Desde a infância, Dante é meu fantasma. Quase de carne e osso. Vibrátil. Tornou-se meu enigma e obsessão. Determinou parte de minhas escolhas e de minhas recusas. Todos os anos volto ao Inferno, Purgatório e Paraíso. Basta entrar uma vez, para nunca mais sair. Um labirinto de beleza.
A morte de Dante é celebrada, mundo afora, com pompa e circunstância, em quase todas as línguas da Terra, para as quais foi traduzida a Divina comédia. Setecentos anos de presença e juventude. Seu decassílabo é fonte cristalina, pura dinâmica e inspiração. Como se Dante estivesse mais vivo do que nunca. Não tanto pelo impulso motor que imprime direção aos cem cantos da Comédia, mas pelo fulgor da poesia, no repertório das imagens, na nitidez de seu olhar.
Os timbres novos e os acentos vários descerram uma viagem audaz no mundo das almas. Terreno até então desconhecido, seu canto renova as potências da linguagem. Severa, sublime, fulgurante. Leitura que produz uma força de tração irresistível, a Terra e o Cosmos. Densidade brutal ou leve transparência, segundo a cartografia dos três reinos. Obra que traduz um tempo misto, ao longo da qual o antigo e o moderno se entrelaçam, liberdade e erudição, matéria e sonho.

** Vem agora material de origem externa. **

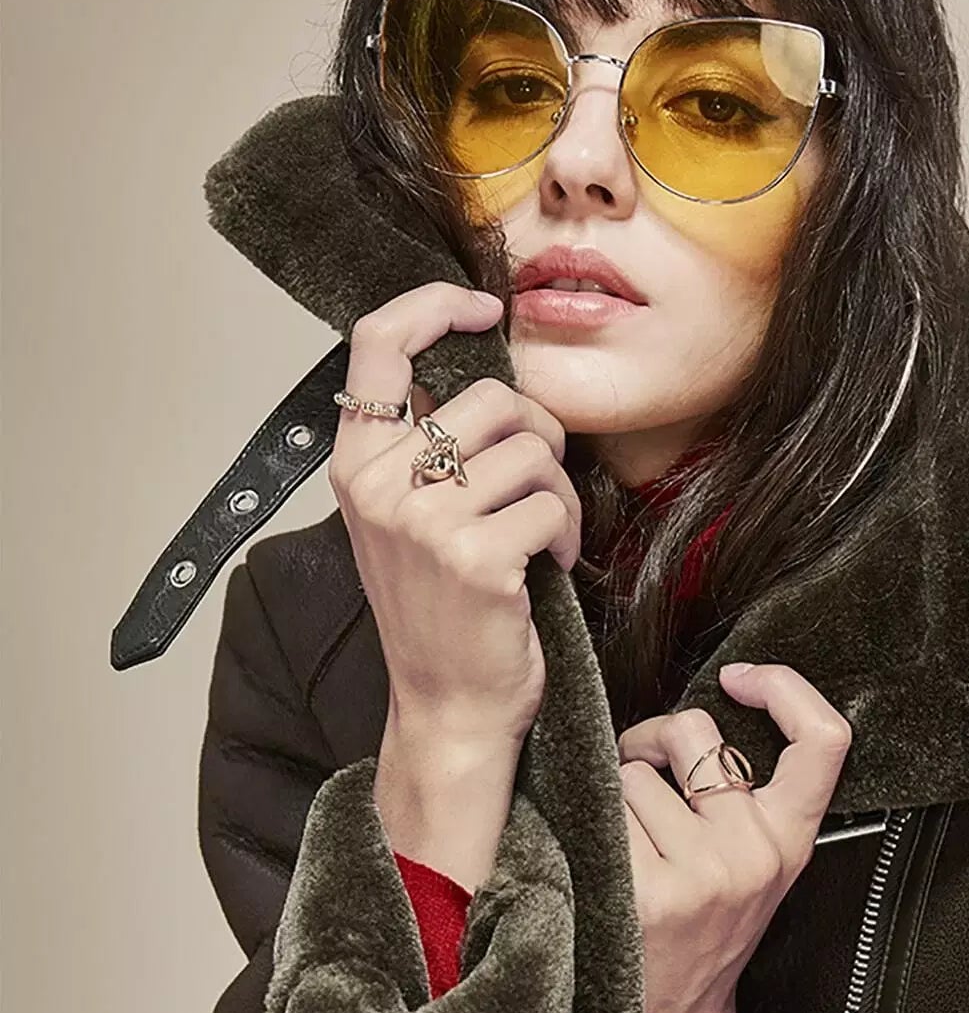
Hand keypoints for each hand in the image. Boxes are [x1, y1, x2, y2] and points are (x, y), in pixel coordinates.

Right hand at [329, 282, 581, 745]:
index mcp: (355, 464)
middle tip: (539, 485)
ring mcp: (424, 521)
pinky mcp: (475, 557)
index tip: (484, 309)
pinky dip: (568, 533)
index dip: (435, 306)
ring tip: (544, 532)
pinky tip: (552, 566)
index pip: (377, 342)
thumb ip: (423, 445)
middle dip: (538, 435)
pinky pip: (551, 503)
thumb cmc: (440, 609)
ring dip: (558, 490)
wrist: (448, 706)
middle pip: (490, 397)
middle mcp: (379, 485)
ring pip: (531, 448)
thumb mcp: (406, 517)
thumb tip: (484, 368)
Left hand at [616, 662, 853, 1012]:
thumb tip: (701, 715)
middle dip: (654, 739)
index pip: (823, 739)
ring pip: (635, 771)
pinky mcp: (647, 892)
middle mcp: (754, 853)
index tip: (740, 679)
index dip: (785, 687)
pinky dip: (590, 824)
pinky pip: (603, 810)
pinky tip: (599, 863)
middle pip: (696, 732)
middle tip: (641, 771)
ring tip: (623, 841)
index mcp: (790, 841)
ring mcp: (702, 873)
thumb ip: (745, 798)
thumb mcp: (752, 868)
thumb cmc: (699, 933)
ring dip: (615, 792)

Quantos interrogam o mistério de Beatriz e buscam trazê-la ao mundo em que vivemos, num gesto de adesão e profecia. A obra de Dante, em certo e largo sentido, escapa ao controle do autor e da crítica. Tornou-se uma grande metáfora, uma espécie de universo inflacionário. Vive além do espaço-tempo, na longa viagem pelos séculos, entre algas e correntes de leitores, cardumes incontáveis, quase infinitos.
Assim, num país como o Brasil, os olhos de Beatriz confundem-se com os olhos de Diadorim. Nossa Divina comédia passa através do sertão, de Euclides, Rosa e Suassuna. Não abandona a literatura de cordel, os romances antigos, o alfabeto de vaqueiros e a linguagem armorial, que rege a presente exposição.

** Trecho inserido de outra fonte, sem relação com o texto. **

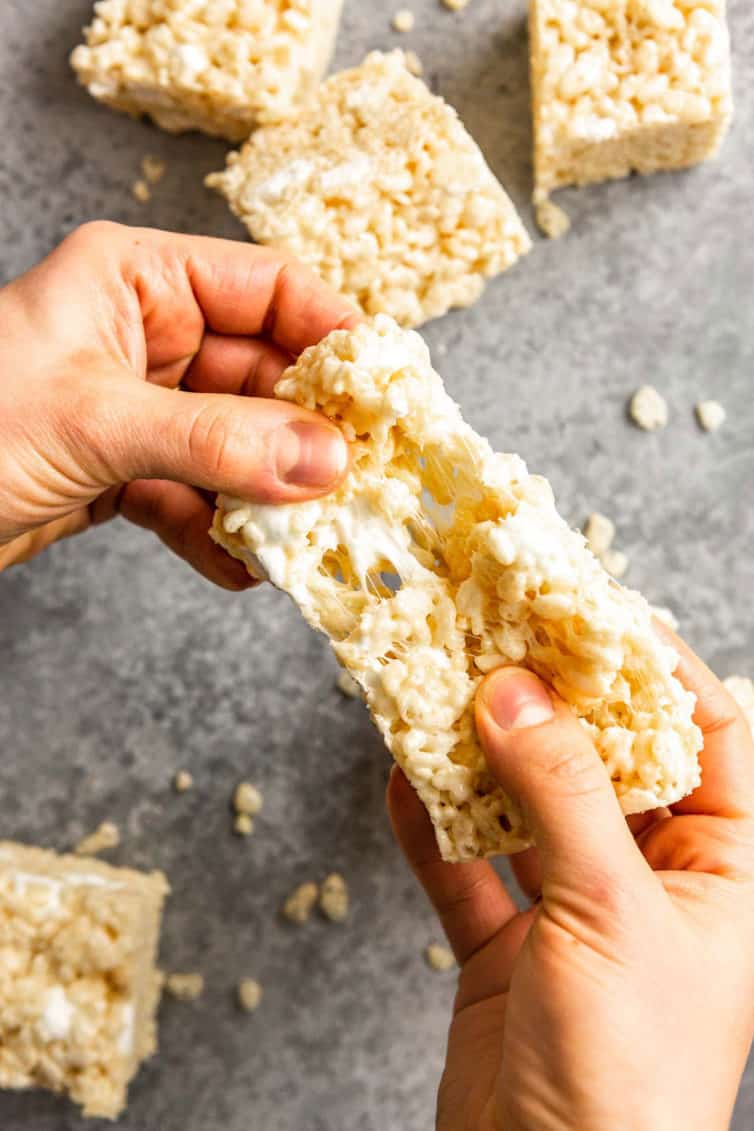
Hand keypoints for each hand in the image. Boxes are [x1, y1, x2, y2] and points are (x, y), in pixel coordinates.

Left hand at [0, 222, 356, 584]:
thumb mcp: (98, 421)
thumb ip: (220, 440)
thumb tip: (328, 461)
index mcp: (137, 280)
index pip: (268, 289)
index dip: (334, 335)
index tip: (387, 391)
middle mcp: (144, 337)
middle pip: (263, 377)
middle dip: (307, 436)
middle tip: (360, 484)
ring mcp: (138, 408)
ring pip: (237, 445)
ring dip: (270, 496)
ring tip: (306, 538)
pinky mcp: (125, 471)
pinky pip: (198, 496)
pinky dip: (222, 534)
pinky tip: (242, 567)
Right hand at [388, 627, 753, 1130]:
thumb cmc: (624, 1079)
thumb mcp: (608, 913)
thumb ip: (562, 793)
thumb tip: (515, 690)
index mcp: (725, 874)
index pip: (704, 737)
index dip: (653, 668)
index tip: (589, 608)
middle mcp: (654, 885)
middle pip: (602, 761)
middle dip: (547, 702)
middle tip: (496, 633)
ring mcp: (575, 915)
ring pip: (526, 807)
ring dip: (478, 755)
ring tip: (436, 689)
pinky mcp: (506, 950)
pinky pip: (466, 867)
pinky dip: (433, 825)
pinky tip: (403, 777)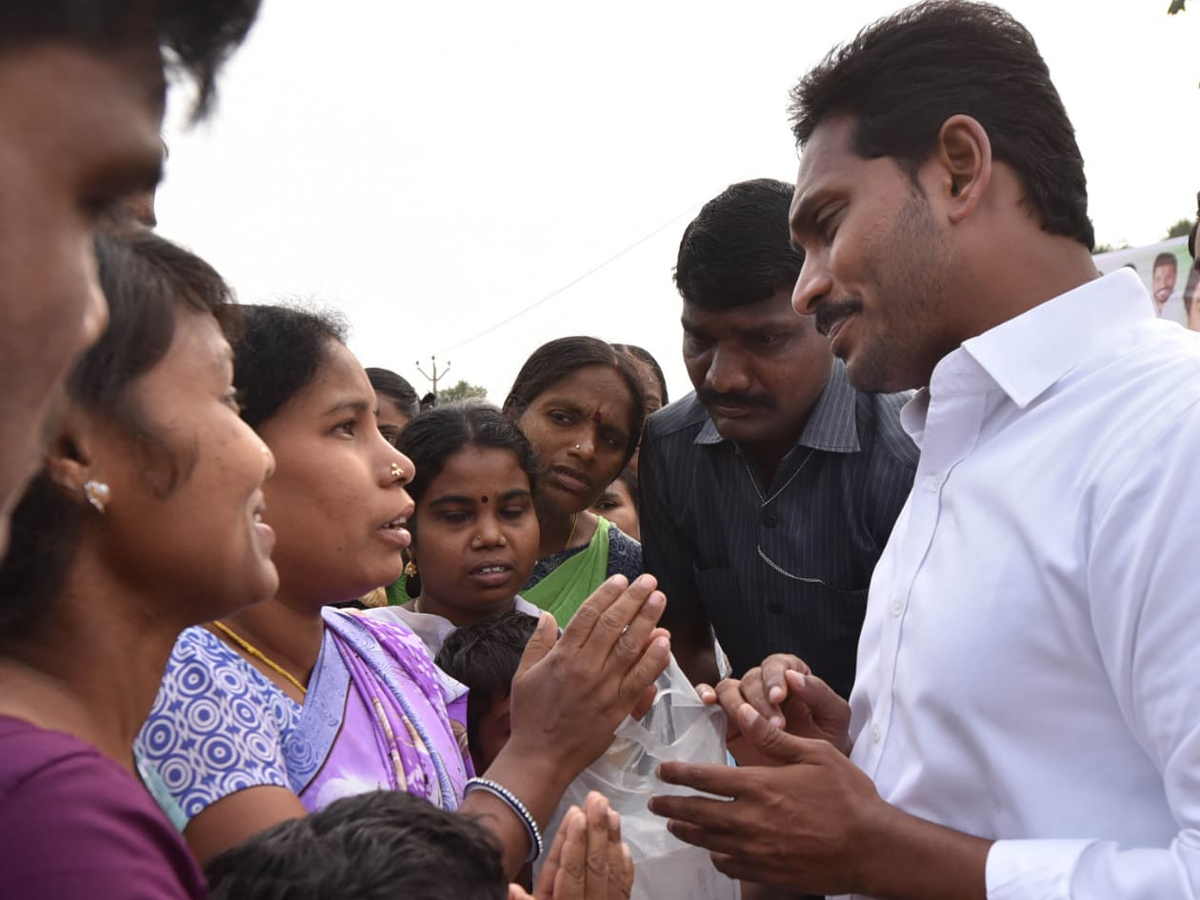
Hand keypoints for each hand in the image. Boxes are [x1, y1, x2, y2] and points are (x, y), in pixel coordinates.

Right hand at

A leitura passa pelo Barroco, em que se prolonga, transfigurado, o tempo de Dante, nas igrejas coloniais, altares e torres antigas, onde dobram os sinos de Ouro Preto, Salvador e Paraty.Chega à Semana de Arte Moderna, com A divina increnca, e às escolas de samba.
Nossa abordagem dantesca possui leitores de águas claras: Camões, Vieira e Pessoa. E desta suma trindade, outra se acrescenta, não menos admirável: Murilo Mendes, Cabral e Drummond. E me permitam acrescentar: Jorge de Lima e Joaquim Cardozo.

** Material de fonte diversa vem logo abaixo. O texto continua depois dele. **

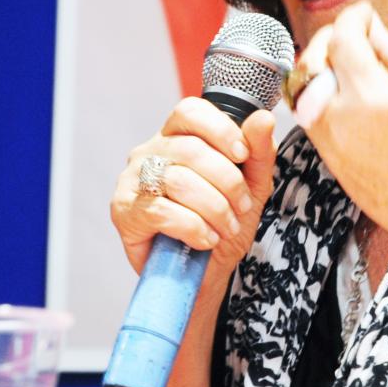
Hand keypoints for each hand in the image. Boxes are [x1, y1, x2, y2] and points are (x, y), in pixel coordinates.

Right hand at [109, 99, 276, 279]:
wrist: (204, 275)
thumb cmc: (223, 224)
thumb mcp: (252, 186)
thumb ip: (258, 151)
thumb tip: (263, 118)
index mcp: (177, 137)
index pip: (190, 111)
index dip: (220, 129)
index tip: (243, 155)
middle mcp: (149, 152)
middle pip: (190, 149)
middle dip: (227, 181)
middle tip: (242, 206)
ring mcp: (132, 180)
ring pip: (178, 180)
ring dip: (214, 208)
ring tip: (227, 228)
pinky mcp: (124, 212)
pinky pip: (161, 211)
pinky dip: (194, 227)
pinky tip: (206, 239)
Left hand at [301, 2, 387, 250]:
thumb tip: (370, 26)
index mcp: (371, 95)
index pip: (343, 38)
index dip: (352, 17)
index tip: (364, 13)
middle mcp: (340, 117)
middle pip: (313, 58)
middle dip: (330, 38)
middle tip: (354, 34)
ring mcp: (328, 140)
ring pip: (303, 86)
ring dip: (319, 65)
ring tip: (348, 63)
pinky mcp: (326, 158)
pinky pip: (308, 113)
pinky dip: (318, 94)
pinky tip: (345, 94)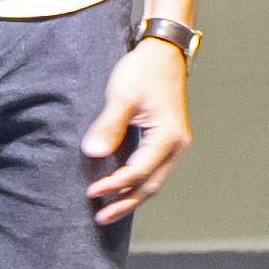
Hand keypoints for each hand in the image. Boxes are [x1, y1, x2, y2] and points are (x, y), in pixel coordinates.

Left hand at [81, 36, 192, 229]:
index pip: (139, 171)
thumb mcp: (123, 95)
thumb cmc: (144, 70)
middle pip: (151, 185)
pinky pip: (153, 169)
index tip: (92, 192)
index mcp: (168, 137)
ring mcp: (174, 144)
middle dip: (125, 203)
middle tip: (101, 218)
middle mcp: (177, 145)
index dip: (115, 185)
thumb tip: (93, 154)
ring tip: (109, 210)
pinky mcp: (167, 140)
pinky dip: (137, 182)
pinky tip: (121, 188)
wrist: (163, 51)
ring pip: (154, 180)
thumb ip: (109, 126)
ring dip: (131, 196)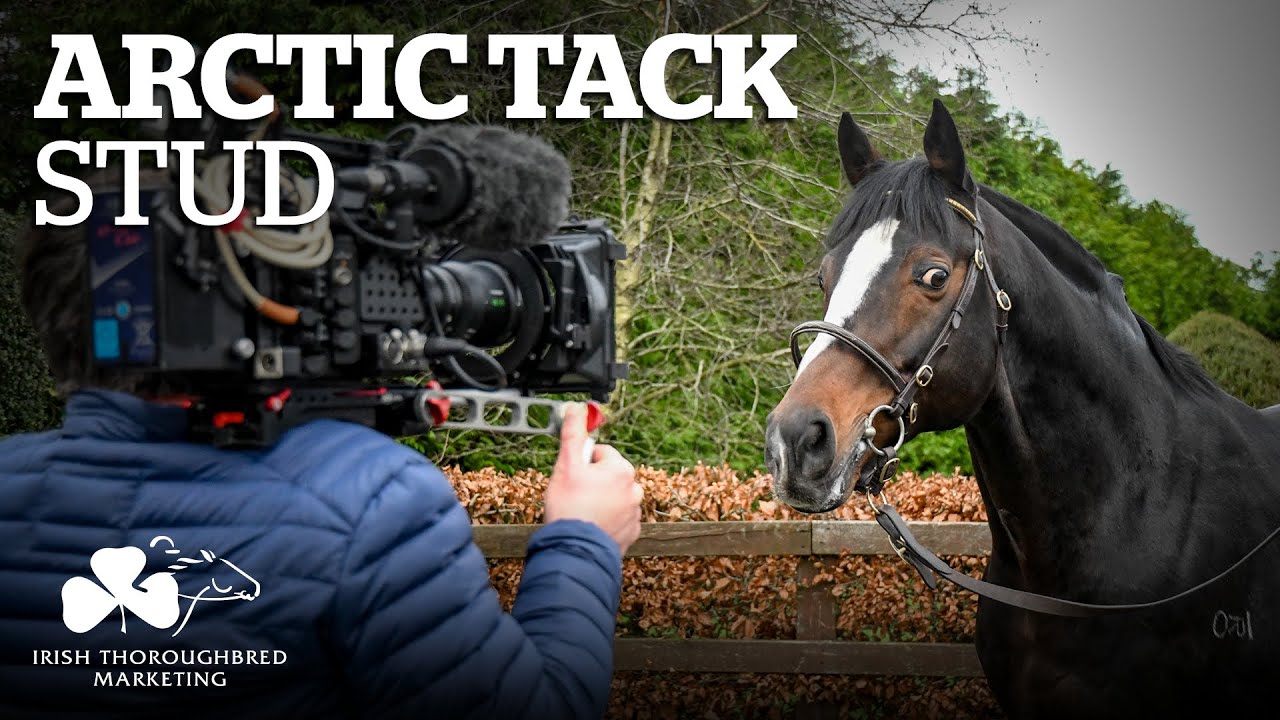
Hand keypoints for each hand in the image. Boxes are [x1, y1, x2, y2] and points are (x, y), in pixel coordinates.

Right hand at [544, 403, 642, 554]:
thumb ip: (573, 434)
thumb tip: (576, 408)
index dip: (583, 463)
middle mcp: (634, 489)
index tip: (573, 476)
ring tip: (582, 512)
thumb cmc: (569, 507)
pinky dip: (607, 519)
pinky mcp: (632, 532)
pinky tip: (592, 525)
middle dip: (593, 481)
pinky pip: (618, 518)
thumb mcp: (566, 465)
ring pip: (614, 496)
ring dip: (601, 500)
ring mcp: (634, 512)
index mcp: (621, 469)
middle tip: (575, 495)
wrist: (575, 550)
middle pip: (609, 474)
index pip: (601, 453)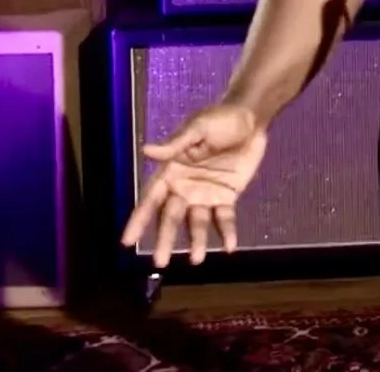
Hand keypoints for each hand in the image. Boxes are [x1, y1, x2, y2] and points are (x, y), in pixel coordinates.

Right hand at [118, 102, 268, 268]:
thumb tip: (146, 151)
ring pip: (197, 223)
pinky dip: (227, 232)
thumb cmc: (219, 118)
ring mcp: (206, 194)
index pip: (151, 199)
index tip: (127, 242)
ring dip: (196, 241)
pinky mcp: (227, 196)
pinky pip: (225, 218)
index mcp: (171, 170)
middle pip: (171, 217)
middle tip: (160, 262)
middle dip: (164, 238)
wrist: (251, 118)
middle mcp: (184, 187)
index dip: (139, 220)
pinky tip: (230, 246)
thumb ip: (175, 145)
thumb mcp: (197, 128)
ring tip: (197, 258)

A política entra na corrente sanguínea da Divina comédia. Escrita no exílio, o poeta criticou duramente o que lhe parecia indigno, sem meias-palavras, papas e imperadores, leigos e padres. Defendeu a separação entre poder temporal e poder espiritual.
A república e a poesia, tão caras ao poeta, não fogem ao olhar de Beatriz. Na distopia, impõe-se pensar o bom lugar. Assim, a transição do Inferno ao Paraíso reflete a crise de seu tempo. Sinal de quem se rebela e sonha com uma nova ordem.
Estamos dentro da Divina comédia. Nessa metáfora de vidros claros. Em sua translúcida beleza. Nela desenhamos parte de um destino. Beatriz nos cumprimenta do futuro, até onde nossos olhos podem alcançá-la.